The rules — a mix of common-sense requirements and more technical provisions — are the church’s first major step to formalize all stages of fielding and investigating abuse claims, a process that has previously been subject to improvisation.

When the rules come into force June 1, priests and nuns will be required for the first time to report abuse accusations to church authorities. Dioceses will be given a year to set up offices or other systems for receiving abuse complaints while offering protection for victims and whistleblowers. And perhaps most significantly, a new method will be used to investigate complaints of abuse or coverup against bishops and other higher-ups — an attempt to address one of the scandal-plagued church’s long-standing trouble spots.

“We must continue to learn from the bitter lessons of the past,” Francis wrote in the introduction to the edict.

The rules are Francis’s latest attempt to contend with an abuse crisis that has eroded the reputation of the church and his papacy. The Vatican document comes nearly three months after Francis hosted a landmark clerical abuse summit in Rome and pledged concrete action to address the scourge.

“This is a very strong signal,” said Archbishop Charles Scicluna of Malta, a Vatican official who has investigated abuse cases. “Nobody in the leadership is above the law.”

But some church watchdogs said the new rules fall short, because they keep the handling of cases in-house.

Zach Hiner, executive director of the Survivors Network of Those Abused by Priests, said the church erred in thinking it could eradicate abuse by changing the rules but still relying on “the very same church structures that have been receiving and routing abuse allegations for years.”

The rules also do not address the contentious question of how to punish clerics convicted of abuse or coverup in church trials.

The law is in place for a three-year trial run and could be changed after that, depending on how the new rules play out. It is unclear, for instance, how the church will safeguard whistleblowers and whether an institution known for protecting its own can alter a culture through legal changes.

Predictions among experts on Thursday ranged widely over which aspects of the law, if any, would be most transformative.

One major aspect, though, regards the policing of bishops — an issue that has long confounded the church. Bishops are answerable only to the pope, and for decades they have been able to escape rigid oversight.

The new provisions outline a way in which bishops can help police their own ranks, the first time such a system has been put in place.

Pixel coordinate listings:
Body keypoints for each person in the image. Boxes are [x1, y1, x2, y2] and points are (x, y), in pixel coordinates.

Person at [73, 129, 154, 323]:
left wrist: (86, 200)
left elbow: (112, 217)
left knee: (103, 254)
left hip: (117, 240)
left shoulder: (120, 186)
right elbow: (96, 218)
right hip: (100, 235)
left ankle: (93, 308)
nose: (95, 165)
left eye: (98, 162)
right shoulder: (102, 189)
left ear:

==

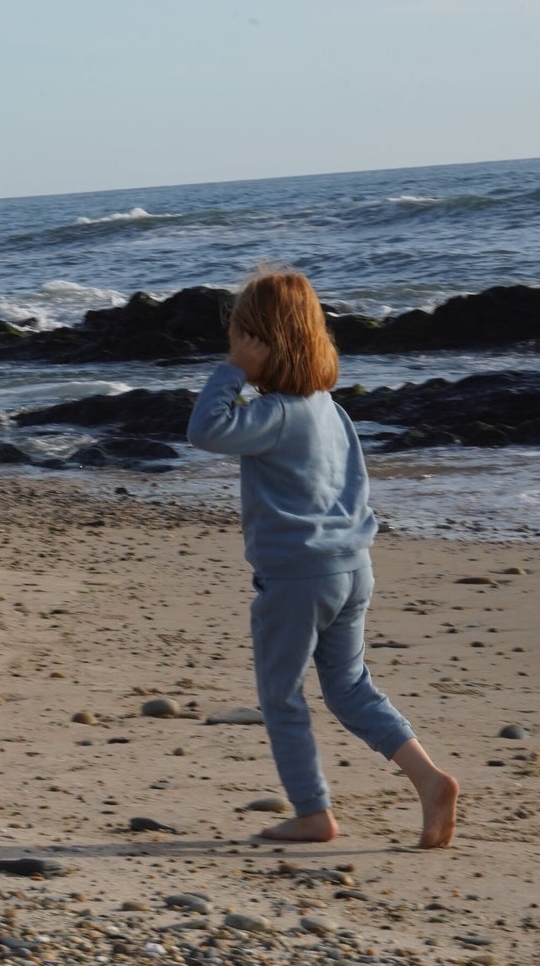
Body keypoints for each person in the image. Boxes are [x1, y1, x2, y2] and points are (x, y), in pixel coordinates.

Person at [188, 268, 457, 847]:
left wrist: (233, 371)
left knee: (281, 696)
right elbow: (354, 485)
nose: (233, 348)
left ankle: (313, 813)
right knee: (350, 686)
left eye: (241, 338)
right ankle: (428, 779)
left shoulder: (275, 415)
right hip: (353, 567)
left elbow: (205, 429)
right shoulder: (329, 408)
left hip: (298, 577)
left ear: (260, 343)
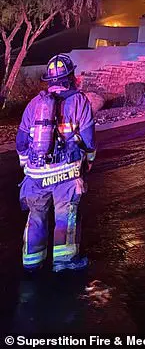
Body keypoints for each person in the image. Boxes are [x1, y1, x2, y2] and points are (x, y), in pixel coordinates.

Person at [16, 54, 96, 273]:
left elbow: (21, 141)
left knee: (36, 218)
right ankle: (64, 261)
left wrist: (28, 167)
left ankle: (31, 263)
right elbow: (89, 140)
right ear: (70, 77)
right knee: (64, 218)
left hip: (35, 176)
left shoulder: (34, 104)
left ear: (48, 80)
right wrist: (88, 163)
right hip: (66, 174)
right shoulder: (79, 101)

==

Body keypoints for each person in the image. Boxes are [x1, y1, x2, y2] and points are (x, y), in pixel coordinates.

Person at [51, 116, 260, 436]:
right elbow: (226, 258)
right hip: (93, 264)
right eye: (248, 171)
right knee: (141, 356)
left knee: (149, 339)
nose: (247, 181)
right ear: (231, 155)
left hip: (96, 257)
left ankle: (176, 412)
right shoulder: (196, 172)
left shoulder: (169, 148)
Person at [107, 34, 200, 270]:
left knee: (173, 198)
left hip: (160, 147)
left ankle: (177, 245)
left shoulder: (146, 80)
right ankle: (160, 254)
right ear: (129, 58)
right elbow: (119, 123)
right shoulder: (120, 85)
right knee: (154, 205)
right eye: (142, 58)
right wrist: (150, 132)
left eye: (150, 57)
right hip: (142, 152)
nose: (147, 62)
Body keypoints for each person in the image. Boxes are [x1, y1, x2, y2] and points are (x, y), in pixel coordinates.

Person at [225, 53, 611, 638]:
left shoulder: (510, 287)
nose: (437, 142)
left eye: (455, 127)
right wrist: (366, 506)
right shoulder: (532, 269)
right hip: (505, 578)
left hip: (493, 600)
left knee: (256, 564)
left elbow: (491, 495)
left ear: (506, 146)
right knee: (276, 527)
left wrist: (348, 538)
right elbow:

Apply what you read>
a) List every person the article on the church's new abuse rules mentions by name.
b) Extend the article on the church's new abuse rules beyond its last sentence.

Set of answers>
a) Francis, Archbishop Charles Scicluna, Zach Hiner

b)
The rules lean on a miniature, de facto hierarchy within regions. If a bishop is accused of abuse or coverup, a metropolitan bishop — the figure who heads the largest regional diocese — can begin looking into the case with the backing of the Holy See. The metropolitan bishop is supposed to work on a set timetable and deliver his findings to the Vatican.

But there are exceptions to this system. If a metropolitan bishop himself is accused, another bishop in the region is chosen to investigate, based on seniority. And the Vatican has the option to choose somebody else entirely. In all cases, lay experts can be involved, though it is not a requirement.

The steps for handling complaints of abuse and coverup against bishops borrow heavily from a proposal made by Cardinal Blase Cupich of Chicago during February’s summit on abuse. Cupich is a close Francis ally.

In presenting his ideas, Cupich said that “this past year has taught us that the systematic failures in holding clerics of all rank responsible are due in large measure to flaws in the way we interact and communicate with each other in the college of bishops.”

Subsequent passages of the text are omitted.